* WHAT TO PRODUCE
In the data below, find the line that contains "right elbow: (858, 479)" and the line that contains "right shoulder: (89, 193)". Copy both, plus every line between them, exactly.

* INPUT MATERIAL
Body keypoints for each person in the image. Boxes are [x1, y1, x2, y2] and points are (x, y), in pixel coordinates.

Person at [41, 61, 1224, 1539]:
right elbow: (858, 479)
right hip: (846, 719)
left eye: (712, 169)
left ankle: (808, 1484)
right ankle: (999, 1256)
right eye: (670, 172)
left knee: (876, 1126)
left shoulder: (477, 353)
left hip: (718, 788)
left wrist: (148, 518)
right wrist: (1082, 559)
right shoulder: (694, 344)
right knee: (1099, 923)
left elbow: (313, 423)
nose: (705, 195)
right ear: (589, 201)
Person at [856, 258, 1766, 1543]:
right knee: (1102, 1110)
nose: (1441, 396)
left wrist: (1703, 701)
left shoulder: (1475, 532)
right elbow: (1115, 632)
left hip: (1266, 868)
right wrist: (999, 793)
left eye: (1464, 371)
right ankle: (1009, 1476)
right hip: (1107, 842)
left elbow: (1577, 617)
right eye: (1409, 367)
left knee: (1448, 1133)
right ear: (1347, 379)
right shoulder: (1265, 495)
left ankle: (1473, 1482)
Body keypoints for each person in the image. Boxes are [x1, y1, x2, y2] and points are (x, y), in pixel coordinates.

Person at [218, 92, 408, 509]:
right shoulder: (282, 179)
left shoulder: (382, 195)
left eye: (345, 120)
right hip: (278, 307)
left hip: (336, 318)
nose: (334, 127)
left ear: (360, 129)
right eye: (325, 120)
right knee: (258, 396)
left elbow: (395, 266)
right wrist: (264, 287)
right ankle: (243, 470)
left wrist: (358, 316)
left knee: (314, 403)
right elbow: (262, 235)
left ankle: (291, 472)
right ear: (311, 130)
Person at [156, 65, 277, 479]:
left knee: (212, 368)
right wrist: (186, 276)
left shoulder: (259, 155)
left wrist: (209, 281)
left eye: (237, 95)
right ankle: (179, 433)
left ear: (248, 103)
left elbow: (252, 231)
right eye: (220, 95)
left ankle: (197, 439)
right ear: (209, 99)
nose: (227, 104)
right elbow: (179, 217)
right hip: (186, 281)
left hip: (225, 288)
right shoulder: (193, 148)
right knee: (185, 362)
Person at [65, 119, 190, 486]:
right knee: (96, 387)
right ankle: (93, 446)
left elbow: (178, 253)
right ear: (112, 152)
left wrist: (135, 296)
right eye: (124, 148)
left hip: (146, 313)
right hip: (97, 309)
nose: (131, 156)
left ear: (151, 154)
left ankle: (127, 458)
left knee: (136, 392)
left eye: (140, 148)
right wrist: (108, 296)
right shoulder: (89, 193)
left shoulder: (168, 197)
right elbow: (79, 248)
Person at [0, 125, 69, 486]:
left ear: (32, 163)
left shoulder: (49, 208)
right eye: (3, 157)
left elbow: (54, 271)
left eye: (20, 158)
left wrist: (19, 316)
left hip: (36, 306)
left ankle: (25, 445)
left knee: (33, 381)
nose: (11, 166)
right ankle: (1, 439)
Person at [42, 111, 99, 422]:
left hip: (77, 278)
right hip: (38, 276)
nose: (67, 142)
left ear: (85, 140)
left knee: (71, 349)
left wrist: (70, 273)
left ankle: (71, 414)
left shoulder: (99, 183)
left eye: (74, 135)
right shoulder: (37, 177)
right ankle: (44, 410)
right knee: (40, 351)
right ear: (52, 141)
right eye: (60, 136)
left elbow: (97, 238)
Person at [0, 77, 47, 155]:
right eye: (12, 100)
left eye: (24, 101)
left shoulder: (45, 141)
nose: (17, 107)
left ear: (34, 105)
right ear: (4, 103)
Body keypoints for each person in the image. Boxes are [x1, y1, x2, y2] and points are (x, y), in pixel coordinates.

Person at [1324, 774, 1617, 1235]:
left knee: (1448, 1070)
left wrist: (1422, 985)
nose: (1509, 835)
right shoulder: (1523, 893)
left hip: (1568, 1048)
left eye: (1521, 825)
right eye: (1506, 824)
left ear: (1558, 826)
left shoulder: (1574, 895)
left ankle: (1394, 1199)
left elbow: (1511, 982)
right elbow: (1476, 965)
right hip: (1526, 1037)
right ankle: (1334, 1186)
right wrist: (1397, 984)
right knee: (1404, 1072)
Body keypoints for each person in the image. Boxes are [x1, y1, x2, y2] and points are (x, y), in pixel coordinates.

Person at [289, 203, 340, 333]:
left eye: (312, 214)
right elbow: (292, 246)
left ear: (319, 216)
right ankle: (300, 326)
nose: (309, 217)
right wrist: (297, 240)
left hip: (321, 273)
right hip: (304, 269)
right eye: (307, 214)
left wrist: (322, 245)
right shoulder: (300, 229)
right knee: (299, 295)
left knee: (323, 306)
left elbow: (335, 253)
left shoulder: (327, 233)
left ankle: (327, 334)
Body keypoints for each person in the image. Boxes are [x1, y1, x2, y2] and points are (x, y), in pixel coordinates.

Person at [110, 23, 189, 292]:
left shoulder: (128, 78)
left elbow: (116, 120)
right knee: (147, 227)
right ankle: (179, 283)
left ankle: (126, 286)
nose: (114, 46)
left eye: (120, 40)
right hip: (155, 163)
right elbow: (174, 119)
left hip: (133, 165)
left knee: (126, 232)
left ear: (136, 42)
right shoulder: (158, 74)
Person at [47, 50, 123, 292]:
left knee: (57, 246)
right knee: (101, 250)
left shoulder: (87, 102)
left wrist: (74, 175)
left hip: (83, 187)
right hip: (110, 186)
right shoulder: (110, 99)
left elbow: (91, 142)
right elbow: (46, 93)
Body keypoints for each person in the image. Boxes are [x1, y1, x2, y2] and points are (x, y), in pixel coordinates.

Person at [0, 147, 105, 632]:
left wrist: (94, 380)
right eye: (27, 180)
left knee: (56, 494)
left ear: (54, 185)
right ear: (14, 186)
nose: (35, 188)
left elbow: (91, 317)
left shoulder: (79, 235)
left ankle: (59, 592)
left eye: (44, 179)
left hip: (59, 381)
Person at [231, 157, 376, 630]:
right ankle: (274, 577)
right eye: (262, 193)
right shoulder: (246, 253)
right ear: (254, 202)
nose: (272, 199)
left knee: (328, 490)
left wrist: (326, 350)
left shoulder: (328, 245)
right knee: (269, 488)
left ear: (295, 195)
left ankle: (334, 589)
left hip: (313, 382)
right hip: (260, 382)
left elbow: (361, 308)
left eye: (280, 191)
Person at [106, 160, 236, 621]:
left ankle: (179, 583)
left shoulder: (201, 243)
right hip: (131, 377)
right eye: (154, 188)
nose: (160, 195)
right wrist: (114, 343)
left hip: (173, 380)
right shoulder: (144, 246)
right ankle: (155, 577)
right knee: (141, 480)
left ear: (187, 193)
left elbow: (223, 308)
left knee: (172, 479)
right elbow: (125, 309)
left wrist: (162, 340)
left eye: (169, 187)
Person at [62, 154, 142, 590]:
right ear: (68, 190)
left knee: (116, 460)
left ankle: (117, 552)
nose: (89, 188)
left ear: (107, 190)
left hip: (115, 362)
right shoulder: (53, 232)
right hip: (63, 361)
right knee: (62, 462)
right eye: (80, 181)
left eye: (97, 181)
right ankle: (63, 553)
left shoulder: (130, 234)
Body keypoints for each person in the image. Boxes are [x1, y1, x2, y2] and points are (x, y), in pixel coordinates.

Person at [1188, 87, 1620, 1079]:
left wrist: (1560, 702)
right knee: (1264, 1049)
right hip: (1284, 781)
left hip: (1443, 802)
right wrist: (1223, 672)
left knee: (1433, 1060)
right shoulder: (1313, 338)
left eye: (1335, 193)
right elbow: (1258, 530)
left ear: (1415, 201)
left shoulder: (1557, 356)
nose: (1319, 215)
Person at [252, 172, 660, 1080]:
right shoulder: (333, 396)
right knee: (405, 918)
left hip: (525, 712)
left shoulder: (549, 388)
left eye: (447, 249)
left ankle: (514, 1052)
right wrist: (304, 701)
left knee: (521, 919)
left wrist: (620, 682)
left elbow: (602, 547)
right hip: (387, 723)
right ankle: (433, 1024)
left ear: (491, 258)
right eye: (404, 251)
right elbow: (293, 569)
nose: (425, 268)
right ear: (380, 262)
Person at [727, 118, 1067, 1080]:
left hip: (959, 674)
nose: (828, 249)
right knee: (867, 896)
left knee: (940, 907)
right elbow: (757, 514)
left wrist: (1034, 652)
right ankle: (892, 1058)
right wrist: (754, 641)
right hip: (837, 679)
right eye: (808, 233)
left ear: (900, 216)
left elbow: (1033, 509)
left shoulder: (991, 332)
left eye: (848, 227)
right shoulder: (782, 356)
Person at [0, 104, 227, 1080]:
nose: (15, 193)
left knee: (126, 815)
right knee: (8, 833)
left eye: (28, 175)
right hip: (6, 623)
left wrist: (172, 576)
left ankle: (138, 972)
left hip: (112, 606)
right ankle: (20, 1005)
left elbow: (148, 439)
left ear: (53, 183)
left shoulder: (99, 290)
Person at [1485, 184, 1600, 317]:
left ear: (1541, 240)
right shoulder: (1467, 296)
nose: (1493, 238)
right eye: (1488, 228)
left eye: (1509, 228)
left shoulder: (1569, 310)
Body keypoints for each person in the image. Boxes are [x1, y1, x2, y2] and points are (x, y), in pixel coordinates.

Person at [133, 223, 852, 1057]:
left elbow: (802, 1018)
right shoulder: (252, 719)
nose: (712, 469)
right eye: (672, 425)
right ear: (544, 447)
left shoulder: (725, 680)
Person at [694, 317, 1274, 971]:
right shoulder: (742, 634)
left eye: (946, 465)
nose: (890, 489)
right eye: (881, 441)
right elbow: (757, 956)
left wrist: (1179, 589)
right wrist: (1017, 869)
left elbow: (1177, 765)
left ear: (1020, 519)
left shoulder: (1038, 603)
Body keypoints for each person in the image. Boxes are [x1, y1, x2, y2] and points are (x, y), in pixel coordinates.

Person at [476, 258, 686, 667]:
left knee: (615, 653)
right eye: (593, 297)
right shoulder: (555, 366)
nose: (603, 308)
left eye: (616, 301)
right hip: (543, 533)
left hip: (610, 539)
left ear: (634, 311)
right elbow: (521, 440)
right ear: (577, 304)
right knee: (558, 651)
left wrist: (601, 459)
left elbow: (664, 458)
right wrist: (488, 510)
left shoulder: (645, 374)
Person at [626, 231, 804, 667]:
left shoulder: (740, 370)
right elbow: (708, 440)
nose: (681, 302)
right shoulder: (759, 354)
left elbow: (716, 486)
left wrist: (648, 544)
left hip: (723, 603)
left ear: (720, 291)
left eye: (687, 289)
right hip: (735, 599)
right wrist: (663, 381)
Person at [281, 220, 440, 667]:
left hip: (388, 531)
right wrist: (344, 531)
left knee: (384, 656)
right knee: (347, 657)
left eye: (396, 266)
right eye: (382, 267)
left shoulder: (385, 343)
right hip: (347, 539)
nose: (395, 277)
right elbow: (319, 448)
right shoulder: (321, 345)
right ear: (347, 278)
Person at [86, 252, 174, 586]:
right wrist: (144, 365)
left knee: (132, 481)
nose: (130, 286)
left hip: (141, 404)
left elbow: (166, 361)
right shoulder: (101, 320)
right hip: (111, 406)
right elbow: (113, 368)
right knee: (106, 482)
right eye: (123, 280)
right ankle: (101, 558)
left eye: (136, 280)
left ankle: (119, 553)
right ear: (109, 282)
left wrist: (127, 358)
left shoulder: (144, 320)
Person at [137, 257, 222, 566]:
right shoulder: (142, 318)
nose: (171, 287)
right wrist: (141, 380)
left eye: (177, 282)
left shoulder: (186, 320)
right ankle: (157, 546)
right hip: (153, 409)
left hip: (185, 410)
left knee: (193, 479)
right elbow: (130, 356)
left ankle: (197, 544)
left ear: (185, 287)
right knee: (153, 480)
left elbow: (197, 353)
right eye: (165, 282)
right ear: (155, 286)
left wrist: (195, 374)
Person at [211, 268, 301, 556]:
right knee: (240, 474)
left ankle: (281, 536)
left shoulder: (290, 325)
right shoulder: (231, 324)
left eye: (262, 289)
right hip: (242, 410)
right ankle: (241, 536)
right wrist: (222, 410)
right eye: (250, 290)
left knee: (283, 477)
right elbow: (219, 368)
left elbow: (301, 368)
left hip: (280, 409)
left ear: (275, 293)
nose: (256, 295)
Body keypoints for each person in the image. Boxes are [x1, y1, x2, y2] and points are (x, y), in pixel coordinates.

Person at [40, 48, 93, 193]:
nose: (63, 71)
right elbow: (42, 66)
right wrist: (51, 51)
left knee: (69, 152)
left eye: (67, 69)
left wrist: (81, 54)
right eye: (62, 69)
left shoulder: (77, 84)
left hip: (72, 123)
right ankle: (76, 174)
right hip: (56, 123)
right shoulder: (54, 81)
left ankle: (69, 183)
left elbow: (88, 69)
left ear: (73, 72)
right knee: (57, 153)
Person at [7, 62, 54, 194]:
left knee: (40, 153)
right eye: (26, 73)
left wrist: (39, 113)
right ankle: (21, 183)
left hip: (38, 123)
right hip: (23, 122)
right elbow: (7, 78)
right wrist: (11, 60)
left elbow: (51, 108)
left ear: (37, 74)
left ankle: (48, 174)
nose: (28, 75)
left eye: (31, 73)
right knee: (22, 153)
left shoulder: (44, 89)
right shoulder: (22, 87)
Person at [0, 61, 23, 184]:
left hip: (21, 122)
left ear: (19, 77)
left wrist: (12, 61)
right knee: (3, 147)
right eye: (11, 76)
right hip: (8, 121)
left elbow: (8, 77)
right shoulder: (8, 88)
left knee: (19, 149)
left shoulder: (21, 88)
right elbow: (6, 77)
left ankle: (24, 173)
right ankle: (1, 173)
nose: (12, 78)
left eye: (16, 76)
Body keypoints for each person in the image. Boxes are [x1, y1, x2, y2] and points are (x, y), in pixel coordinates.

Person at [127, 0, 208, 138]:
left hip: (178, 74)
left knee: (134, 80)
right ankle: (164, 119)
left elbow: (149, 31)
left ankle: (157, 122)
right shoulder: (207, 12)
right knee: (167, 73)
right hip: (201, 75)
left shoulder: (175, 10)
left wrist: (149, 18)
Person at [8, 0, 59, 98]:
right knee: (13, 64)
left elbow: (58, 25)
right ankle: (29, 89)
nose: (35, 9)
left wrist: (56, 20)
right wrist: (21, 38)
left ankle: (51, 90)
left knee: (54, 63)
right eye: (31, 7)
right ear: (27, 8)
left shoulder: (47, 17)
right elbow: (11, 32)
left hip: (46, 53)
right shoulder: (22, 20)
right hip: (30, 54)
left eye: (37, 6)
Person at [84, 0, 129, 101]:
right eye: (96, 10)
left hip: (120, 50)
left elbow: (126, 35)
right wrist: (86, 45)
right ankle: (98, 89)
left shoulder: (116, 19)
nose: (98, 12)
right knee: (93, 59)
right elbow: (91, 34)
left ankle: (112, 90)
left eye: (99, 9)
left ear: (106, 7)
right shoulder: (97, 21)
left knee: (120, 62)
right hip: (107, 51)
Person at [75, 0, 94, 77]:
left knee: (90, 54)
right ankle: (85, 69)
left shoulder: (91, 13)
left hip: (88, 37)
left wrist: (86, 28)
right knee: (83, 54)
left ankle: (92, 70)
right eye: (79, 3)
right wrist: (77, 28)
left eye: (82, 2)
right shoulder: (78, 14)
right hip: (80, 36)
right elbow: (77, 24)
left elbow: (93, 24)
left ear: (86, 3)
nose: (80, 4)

* EXERCISE ANSWER
right elbow: (858, 479)
right hip: (846, 719)
left eye: (712, 169)
left ankle: (808, 1484)
right ankle: (999, 1256)
right eye: (670, 172)
left knee: (876, 1126)
left shoulder: (477, 353)
left hip: (718, 788)
left wrist: (148, 518)
right wrist: (1082, 559)
right shoulder: (694, 344)
right knee: (1099, 923)
left elbow: (313, 423)
nose: (705, 195)
right ear: (589, 201)
Person at [856, 258, 1766, 1543]:
right knee: (1102, 1110)
nose: (1441, 396)
left wrist: (1703, 701)
left shoulder: (1475, 532)
right elbow: (1115, 632)
left hip: (1266, 868)
right wrist: (999, 793)
left eye: (1464, 371)
right ankle: (1009, 1476)
right hip: (1107, 842)
left elbow: (1577, 617)
right eye: (1409, 367)
left knee: (1448, 1133)
right ear: (1347, 379)
right shoulder: (1265, 495)
left ankle: (1473, 1482)
Body keypoints for each person in the image. Boxes are [x1, y1, x2, y2] and points are (x, y), in pixel coordinates.

Person at [218, 92, 408, 509]:
right shoulder: (282, 179)
left shoulder: (382, 195)
left eye: (345, 120)
right hip: (278, 307)
left hip: (336, 318)
nose: (334, 127)
left ear: (360, 129)
right eye: (325, 120)
right knee: (258, 396)
left elbow: (395, 266)
right wrist: (264, 287)
right ankle: (243, 470)
left wrist: (358, 316)
left knee: (314, 403)
right elbow: (262, 235)
left ankle: (291, 472)
right ear: (311, 130)
Person at [156, 65, 277, 479]:
left knee: (212, 368)
right wrist: (186, 276)
left shoulder: (259, 155)
left wrist: (209, 281)
left eye: (237, 95)
right ankle: (179, 433)
left ear: (248, 103)
left elbow: (252, 231)
right eye: (220, 95)
left ankle: (197, 439)
right ear: (209, 99)
nose: (227, 104)
right elbow: (179, 217)
right hip: (186, 281)
left hip: (225, 288)
right shoulder: (193, 148)
right knee: (185, 362)
Person at [65, 119, 190, 486]:
right knee: (96, 387)
right ankle: (93, 446)
left elbow: (178, 253)
right ear: (112, 152)
left wrist: (135, 296)
right eye: (124, 148)
left hip: (146, 313)
right hip: (97, 309)
nose: (131, 156)
left ear: (151, 154)
left ankle: (127, 458)
left knee: (136, 392)
left eye: (140, 148)
right wrist: (108, 296)
right shoulder: (89, 193)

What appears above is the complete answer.